22 Eylül 2010 Çarşamba

kürk mantolu madonna

160 sayfalık bir kitap,başlayayım bakalım okumaya dedim ve cumartesi günü başladığım kürk mantolu madonna'yı pazar günü bitirdim.birçokları için belki yavaş bir okuma,ama benim için hızlı oldu.

uzun zamandır okuduğum hiçbir kitapta bu kadar çok yerin altını çizmemiştim.kitabın daha başında anlatıcının hissettiği kendini değersiz görme hissi beni çok etkiledi.

altını çizdiğim ilk cümle:

"her şey, her şeyi olduğu gibi kabul etmekteydi."syf.13

her şey her şeyi olduğu gibi kabul ederken benim kendimi olduğu gibi kabul etmem niye bu kadar zor diye sordum kendime.herkese bu kadar empatikken niye kendime karşı bu kadar empati ve sempati yoksunuyum?

ve çarpıcı cümlelerle devam ediyordu kitap.

"Nedense,hayatta bir müddet beraber yürüdüğümüz insanların başına bir felaket geldiğini,herhangi bir sıkıntıya düştüklerini görünce bu belaları kendi başımızdan savış gibi ferahlık duyar ve o zavallılara,sanki bize de gelebilecek belaları kendi üstlerine çektikleri için,alaka ve merhamet göstermek isteriz." syf.15

böyle mi düşünüyorum diye sordum kendime.nehir'in bizi terk edişini okuduğumda böyle hissetmedim.ya da yakınımda biri acı çekerken öf yırttım diye hissetmedim.belki böyle insanlar vardır,ama ben bu tarife uymuyorum.

kitapta altını çizdiğim çok yer var,ama hepsini yazarsam hem çok vakit alır hem de yazara haksızlık olur. o yüzden aralardan seçerek yazıyorum.

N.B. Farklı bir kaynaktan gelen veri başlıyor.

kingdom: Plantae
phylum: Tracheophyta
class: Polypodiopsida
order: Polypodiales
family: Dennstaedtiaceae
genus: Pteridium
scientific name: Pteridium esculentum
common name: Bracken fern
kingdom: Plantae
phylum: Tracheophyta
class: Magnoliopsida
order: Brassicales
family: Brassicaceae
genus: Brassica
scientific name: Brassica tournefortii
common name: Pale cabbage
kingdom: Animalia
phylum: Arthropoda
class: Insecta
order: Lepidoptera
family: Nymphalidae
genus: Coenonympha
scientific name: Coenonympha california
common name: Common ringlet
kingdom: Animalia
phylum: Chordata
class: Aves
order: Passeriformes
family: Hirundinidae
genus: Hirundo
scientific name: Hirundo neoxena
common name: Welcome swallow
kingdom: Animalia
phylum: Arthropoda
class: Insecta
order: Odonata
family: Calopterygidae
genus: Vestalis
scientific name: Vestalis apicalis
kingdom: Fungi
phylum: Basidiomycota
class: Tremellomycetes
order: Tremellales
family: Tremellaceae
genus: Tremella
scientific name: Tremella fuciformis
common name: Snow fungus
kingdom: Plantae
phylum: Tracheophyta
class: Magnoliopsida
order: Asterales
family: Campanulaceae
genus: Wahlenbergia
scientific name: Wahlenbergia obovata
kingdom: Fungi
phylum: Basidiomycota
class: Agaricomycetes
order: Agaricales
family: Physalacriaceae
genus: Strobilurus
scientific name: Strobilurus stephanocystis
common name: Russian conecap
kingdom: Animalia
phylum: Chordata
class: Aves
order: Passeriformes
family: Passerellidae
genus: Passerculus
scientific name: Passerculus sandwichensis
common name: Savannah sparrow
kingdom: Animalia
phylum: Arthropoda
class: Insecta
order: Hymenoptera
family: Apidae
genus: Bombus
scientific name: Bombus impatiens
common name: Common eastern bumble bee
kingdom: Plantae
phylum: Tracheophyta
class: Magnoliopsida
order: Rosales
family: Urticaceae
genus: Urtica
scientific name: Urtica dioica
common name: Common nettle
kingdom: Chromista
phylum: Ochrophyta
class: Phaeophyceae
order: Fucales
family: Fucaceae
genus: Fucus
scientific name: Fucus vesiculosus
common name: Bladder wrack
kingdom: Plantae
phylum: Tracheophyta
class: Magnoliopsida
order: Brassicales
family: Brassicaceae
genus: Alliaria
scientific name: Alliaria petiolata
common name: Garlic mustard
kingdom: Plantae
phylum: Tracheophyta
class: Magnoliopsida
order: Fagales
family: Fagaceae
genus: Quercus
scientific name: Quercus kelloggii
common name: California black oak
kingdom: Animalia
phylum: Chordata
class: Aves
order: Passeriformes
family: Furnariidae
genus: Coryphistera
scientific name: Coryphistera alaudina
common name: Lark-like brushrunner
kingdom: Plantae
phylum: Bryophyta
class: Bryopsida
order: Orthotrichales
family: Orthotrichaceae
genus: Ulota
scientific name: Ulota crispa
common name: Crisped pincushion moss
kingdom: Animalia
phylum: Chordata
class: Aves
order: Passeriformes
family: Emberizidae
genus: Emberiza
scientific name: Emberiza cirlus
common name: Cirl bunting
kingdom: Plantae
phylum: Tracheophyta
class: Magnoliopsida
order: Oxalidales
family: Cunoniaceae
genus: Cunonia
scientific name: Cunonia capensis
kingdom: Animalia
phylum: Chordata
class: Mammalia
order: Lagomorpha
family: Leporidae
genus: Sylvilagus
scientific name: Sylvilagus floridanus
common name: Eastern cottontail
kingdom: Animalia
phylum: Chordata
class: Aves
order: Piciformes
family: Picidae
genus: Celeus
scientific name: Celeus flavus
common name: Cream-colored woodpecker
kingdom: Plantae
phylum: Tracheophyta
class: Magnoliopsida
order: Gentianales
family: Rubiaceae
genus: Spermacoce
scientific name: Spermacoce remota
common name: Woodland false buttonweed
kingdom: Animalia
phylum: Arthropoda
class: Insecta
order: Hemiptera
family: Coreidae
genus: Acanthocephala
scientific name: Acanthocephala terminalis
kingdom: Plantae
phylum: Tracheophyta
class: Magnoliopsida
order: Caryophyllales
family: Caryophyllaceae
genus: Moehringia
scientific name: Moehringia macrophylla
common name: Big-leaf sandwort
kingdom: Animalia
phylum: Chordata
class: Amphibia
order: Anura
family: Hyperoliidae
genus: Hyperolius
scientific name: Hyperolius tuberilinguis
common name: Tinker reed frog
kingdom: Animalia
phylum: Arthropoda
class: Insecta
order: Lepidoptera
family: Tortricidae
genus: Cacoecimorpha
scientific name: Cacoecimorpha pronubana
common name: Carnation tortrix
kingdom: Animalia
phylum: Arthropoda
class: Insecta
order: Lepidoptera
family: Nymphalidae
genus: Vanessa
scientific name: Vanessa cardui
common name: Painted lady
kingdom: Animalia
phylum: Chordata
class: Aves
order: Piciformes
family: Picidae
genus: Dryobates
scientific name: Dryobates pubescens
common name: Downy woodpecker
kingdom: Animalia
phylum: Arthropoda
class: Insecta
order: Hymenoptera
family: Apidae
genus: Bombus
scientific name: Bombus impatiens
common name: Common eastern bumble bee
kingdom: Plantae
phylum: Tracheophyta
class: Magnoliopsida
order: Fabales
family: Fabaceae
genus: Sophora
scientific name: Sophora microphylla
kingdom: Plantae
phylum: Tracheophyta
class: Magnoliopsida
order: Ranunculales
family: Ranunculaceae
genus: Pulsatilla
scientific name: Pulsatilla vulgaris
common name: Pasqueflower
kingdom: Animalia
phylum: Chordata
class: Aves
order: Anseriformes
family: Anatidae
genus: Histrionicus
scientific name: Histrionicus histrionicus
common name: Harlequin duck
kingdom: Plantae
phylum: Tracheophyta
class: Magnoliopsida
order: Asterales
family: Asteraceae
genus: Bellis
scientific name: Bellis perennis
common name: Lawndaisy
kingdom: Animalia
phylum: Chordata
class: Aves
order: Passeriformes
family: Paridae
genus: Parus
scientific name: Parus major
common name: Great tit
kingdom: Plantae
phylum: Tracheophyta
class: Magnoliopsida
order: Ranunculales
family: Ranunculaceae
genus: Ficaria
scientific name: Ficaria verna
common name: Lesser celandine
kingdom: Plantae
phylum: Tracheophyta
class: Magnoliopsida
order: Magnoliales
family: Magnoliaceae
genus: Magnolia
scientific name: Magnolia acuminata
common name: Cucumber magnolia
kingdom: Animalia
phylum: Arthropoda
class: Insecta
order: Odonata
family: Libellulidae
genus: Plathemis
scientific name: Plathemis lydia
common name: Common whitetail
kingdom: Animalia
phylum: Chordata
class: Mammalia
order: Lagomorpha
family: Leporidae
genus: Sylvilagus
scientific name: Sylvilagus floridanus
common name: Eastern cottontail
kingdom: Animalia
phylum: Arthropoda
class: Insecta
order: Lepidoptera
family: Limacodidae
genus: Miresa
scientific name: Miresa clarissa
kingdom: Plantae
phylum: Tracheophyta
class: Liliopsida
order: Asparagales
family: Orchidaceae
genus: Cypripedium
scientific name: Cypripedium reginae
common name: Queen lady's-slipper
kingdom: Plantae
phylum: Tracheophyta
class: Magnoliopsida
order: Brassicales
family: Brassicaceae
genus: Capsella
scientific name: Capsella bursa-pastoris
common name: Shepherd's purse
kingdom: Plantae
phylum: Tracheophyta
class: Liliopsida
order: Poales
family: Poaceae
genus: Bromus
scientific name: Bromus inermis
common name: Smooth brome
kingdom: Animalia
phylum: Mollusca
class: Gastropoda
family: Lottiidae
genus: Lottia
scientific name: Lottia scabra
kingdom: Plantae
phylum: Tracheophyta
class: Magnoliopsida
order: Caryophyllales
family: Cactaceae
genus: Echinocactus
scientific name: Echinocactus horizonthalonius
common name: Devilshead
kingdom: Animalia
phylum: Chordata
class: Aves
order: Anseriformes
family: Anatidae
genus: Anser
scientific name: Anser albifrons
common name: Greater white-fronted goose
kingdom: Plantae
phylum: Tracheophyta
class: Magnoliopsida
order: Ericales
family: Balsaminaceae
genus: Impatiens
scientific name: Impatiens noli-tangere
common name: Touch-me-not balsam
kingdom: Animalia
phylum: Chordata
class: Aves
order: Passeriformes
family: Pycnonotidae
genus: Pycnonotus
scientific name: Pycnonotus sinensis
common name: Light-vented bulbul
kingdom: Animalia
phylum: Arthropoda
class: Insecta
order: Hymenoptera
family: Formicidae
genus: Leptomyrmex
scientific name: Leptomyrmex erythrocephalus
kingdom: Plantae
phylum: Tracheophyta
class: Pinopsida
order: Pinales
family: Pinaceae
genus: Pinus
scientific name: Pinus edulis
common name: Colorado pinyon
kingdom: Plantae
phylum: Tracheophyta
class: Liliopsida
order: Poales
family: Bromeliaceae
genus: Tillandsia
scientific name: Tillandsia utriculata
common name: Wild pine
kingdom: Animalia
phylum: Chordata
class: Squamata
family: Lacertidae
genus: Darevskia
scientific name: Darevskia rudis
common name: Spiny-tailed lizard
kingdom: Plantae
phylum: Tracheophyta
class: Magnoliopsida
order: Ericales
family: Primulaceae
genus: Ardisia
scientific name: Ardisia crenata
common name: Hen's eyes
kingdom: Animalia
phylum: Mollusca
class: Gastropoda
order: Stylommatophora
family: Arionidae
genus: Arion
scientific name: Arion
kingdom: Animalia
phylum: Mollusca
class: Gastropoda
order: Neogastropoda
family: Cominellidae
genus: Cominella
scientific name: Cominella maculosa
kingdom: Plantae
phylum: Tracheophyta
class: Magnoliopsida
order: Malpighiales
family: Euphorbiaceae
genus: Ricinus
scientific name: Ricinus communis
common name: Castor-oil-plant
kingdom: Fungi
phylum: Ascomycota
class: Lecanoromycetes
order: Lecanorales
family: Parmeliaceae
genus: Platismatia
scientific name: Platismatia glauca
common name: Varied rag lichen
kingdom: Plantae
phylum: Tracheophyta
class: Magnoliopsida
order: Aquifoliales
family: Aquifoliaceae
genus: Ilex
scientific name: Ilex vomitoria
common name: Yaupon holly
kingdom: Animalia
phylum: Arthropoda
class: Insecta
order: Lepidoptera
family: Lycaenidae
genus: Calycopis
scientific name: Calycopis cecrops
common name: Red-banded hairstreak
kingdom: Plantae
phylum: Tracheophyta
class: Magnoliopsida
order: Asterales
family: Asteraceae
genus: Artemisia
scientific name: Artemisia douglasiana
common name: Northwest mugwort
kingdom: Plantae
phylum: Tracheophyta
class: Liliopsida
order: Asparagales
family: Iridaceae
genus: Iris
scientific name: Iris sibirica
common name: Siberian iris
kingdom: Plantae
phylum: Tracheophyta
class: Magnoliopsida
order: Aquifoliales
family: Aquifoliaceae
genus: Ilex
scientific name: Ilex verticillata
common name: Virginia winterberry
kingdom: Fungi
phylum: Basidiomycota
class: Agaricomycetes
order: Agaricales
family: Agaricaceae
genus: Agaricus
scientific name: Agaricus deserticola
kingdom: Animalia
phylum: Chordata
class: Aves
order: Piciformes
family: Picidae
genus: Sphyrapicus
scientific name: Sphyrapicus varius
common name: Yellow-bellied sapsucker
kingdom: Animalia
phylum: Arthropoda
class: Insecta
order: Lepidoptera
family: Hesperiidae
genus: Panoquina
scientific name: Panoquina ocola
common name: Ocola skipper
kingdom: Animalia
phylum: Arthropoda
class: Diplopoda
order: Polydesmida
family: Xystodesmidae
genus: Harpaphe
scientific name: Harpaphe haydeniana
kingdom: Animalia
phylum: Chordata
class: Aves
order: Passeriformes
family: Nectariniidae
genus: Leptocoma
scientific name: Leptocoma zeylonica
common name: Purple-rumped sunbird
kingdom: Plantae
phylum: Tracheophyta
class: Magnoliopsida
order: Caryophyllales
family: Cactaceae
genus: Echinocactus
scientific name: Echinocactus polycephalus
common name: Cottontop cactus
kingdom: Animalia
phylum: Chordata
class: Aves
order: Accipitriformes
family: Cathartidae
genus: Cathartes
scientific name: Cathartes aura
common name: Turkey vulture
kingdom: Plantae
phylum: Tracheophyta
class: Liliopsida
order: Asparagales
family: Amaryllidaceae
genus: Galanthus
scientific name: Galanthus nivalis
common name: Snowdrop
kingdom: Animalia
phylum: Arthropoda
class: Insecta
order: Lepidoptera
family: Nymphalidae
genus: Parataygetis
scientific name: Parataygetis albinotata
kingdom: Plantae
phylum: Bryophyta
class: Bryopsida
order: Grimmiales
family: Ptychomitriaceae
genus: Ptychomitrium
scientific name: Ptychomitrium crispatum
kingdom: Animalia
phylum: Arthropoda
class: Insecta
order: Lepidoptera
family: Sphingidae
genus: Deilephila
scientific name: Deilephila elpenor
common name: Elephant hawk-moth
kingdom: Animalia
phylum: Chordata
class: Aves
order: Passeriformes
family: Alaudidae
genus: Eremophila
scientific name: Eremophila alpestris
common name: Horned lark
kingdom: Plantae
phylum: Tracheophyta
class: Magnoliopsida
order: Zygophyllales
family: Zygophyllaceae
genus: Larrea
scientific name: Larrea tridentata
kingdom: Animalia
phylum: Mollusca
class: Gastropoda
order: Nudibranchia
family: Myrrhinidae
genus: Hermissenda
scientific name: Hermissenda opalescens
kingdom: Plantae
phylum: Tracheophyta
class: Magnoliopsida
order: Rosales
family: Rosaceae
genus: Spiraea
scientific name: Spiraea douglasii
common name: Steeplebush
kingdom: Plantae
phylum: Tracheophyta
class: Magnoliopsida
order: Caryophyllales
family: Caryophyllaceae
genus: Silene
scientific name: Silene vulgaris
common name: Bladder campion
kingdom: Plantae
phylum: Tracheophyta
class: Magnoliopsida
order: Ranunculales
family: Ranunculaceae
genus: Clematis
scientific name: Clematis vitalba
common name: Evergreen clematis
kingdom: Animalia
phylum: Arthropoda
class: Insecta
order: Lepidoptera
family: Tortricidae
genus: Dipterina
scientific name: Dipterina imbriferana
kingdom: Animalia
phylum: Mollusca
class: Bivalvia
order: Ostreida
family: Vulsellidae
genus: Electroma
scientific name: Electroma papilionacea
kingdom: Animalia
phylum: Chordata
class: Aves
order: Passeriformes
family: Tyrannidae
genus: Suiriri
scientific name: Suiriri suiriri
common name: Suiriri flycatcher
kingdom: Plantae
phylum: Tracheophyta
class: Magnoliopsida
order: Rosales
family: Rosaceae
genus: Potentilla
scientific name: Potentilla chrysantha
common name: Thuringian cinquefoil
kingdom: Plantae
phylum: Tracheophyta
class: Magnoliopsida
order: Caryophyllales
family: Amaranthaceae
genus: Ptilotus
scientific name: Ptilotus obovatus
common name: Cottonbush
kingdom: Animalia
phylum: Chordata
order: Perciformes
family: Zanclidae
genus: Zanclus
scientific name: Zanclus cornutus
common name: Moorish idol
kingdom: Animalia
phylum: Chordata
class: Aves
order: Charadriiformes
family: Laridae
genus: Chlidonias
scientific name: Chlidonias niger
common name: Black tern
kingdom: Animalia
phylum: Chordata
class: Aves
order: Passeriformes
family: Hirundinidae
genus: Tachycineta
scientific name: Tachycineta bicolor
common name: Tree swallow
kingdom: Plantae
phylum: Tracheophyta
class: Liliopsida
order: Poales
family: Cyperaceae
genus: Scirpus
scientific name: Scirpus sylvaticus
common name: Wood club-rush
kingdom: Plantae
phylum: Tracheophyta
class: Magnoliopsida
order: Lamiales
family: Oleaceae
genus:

"İçlerinin esneyen boşluğu karşısında ancak başka başka insanları istihfaf ve tahkir etmek,onlara gülmek suretiyle kendilerini tatmin edebiliyorlar,şahsiyetlerinin farkına varıyorlar." syf.28

bu cümledeki yerinde tespite bakar mısınız?çevremiz böyle insanlarla dolu. psikoloğum kişisel gelişim kitabı yerine roman okuyun derken haklıymış.şimdiye kadar hiç bir kg kitabında rastlamadığım,ama beni çok etkileyen cümleler :

"İnsanlar birbirlerini tanımanın ne kadar güç olduğunu bildikleri için bu zahmetli işe teşebbüs etmektens,körler gibi rastgele dolaşmayı ve ancak çarpıştıkça birbirlerinin mevcudiyetinden haberdar olmayı tercih ediyorlar." syf.32

"dünyanın en basit,en zavallı,hatta en ahmak adamı bile,insanı hayretten hayrete düşürecek ne müthiş ve karışık bir ruha maliktir!..Niçin bunu anlamaktan bu kadar kaçıyor ve insan dedikleri mahluku anlaşılması ve hakkında hüküm verilmesi en kolay şeylerden biri zannediyorz?Niçin ilk defa gördüğümüz bir peynirin evsafı hakkında söz söylemekten kaçtığımız halde ilk rast geldiğimiz insan hakkında son kararımızı verip gönül rahatlığıyla öteye geçiveriyoruz?" syf.38

"Evet,aradığımı bulamayacağım...Fakat ne olur?" syf.56

"Muhakkak ki bütün insanların birere ruhu vardı,ama birçoğu bunun farkında değildi ve gene farkında olmadan geldikleri yere gideceklerdi.Bir ruh, ancak bir benzerini bulduğu zaman ve bize,bizim aklımıza,hesaplarımıza danışmaya lüzum bile görmeden meydana çıkıyordu...Biz ancak o zaman saiden yaşamaya,-ruhumuzla yaşamaya-başlıyorduk.O zaman bütün tereddütler,hicaplar bir tarafa bırakılıyor,ruhlar birbirleriyle kucaklaşmak için,her şeyi çiğneyerek birbirine koşuyordu." syf.87

benzerini bulabilmiş ruhlar ne kadar şanslı.

"Bizim mantığımızla hayatın mantığı asla birbirine uymuyordu."

neydi hayatın mantığı?bunu kavramayı reddetmek mi bizi bunca hırpalayan.akan bir nehirde kendi sabit fikrimizin yönünde yüzmeye çalışmak mı bunca yoran?hayatın mantığını kabul etmek huzur getirir mi ruhumuza...belki o zaman ruhumuzun gerçek sesini duyarız.

2 yorum:

  1. hemen ekledim alınacaklar listeme :)

    YanıtlaSil
  2. Bir türlü okuma fırsatı bulamadım kocaman meraklar içerisindeyim. Yazınızı görmem güzel oldu.